Exercise objective: Your task is to repeat the entries underneath exactly, minus the pictures.

Saved entries:
Start of Block
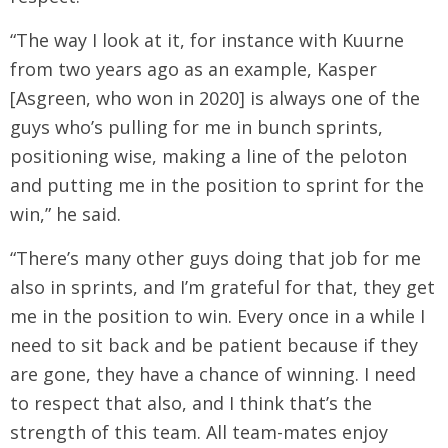
“The way I look at it, for instance with Kuurne
from two years ago as an example, Kasper
[Asgreen, who won in 2020] is always one of the
guys who’s pulling for me in bunch sprints,
positioning wise, making a line of the peloton
and putting me in the position to sprint for the
win,” he said.
“There’s many other guys doing that job for me
also in sprints, and I’m grateful for that, they get
me in the position to win. Every once in a while I
need to sit back and be patient because if they
are gone, they have a chance of winning. I need
to respect that also, and I think that’s the
strength of this team. All team-mates enjoy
End of Block
Solution to this problem:
“The way I look at it, for instance with Kuurne
from two years ago as an example, Kasper
[Asgreen, who won in 2020] is always one of the
guys who’s pulling for me in bunch sprints,
positioning wise, making a line of the peloton
and putting me in the position to sprint for the
win,” he said.
“There’s many other guys doing that job for me
also in sprints, and I’m grateful for that, they get
me in the position to win. Every once in a while I
need to sit back and be patient because if they
are gone, they have a chance of winning. I need
to respect that also, and I think that’s the
strength of this team. All team-mates enjoy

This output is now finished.